Me había olvidado de Antoine, de la época de la IV República, pero la señora Majo, con su mágica y muy disimulada originalidad, lo trajo al presente. Espero que compartan conmigo los secretos de Antoine.
El no estaba seguro dónde nació. Lo cierto es que le fascinaban los platillos que su madre europea preparaba y, que este país, donde vivió casi todos los años de su vida, le producía alergia.
Sus viejos salieron de la costa del viejo continente, aventados por el hambre que prodigó la guerra. A Maicao, en la zona fronteriza con Colombia, llegaron piadosamente, con una mano adelante y otra atrás. El padre, era eso que Rómulo Gallegos llamó un “toero”. Diestro en todo, especialista en nada. Pero aquí se volvió prestidigitador. Comenzó como vendedor de baratijas, siguió como asalariado, abridor de zanjas a pico y pala y terminó de contratista, constructor, cobrador y pagador de comisiones, caja de secretos, alcahuete de la gente del poder y multimillonario.
Antoine, recibió la herencia del padre. Hijo único y amado; su viejo se apenaba porque le hubiese nacido en estas malditas tierras. Por eso, con la fortuna, le dejó el odio, el sentimiento negativo generado por estar aquí; contra esta gente, los nuestros, que guardó siempre sin mucha discreción. Antoine, todos los días, en la mesa y en tertulias nocturnas, escuchaba expresiones nostálgicas del viejo por la lejana tierra y las maldiciones por vivir “entre esta gentuza”, floja y sin ambiciones; ese sentimiento no incluía por supuesto a aquellos venidos de Europa y sus descendientes y los doctores del gobierno.

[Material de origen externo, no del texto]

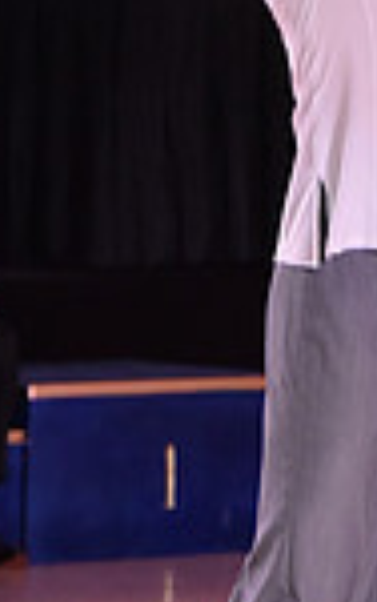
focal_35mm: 513
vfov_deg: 4.1
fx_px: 8417
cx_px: 395
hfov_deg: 2.6
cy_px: -165
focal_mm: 130
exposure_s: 1/320
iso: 2500
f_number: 5.6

Con los años, Antoine empeño puso en multiplicar la fortuna paterna en operaciones dudosas y alimentar su heredado odio. Sólo que él, quien no sabía si nació en Maicao o Paraguaipoa, pero en todo caso reconocía sin fingida vergüenza que por aquí fue, se sentía con derecho a hacer público su resentimiento.
Y estuvo metido en todos los organismos de la empresa privada. Y allí habló del interés nacional y de la conveniencia de sus proposiciones para que el país progresara. Porque Antoine, juraba y perjuraba que lo bueno para él, lo era para nuestra gente.
Quizás, alguna vez, se sintió tentado, como otro, a gritar en la televisión o en reuniones con empleados suyos, de quienes pensaba y expresaba en privado, que eran una cuerda de flojos, que “aquí estamos y aquí seguiremos”.
Pero Antoine, cuando hablaba hacia la calle, en momentos que los dólares corrían pero había una enorme pobreza mal disimulada, que sólo algunos pocos como él no percibían, elogiaba al país, a su clase política y hacia mención a una supuesta casta emprendedora que como Jesús, sabía multiplicar los panes. Lo único malo para nuestro personaje – y en esto no hacia concesiones – era la inmadurez del venezolano, flojo e indigno de tomar en cuenta para cualquier proyecto. Por supuesto, excepto los doctores del gobierno y el europeaje puro. Pese que su padre y él mismo, hicieron fortuna con el sudor de aquella gente.
Los doctores quienes apadrinaron y usaron muchas veces de testaferro al padre de Antoine y repotenciaron la fortuna heredada por éste, un buen día declararon que el país en la carraplana estaba. Los reales, casi todos, eso no lo admitió el gobierno, estaban depositadas en cuentas en el extranjero a nombre de sus agentes y de la clase emprendedora. Por esos días, una fuerza telúrica, de manera inesperada se desató sobre Caracas y otras ciudades venezolanas.
Antoine, levantó su figura como con “dignidad”, tomó aliento, asumió una fuerza moral superior y declaró “me voy para el carajo porque en este país de mierda, ya no se puede creer ni en los doctores del gobierno y porque mis reales hace rato, también están afuera.”
Antoine, sin duda, nunca estuvo del lado de los pendejos y lo que es peor les odiaba, hasta a los doctores del gobierno, Y esto, uno lo sabía, porque en veces su egolatría, racismo y xenofobia lo desbordaban.
Cualquier parecido a hechos reales es pura coincidencia.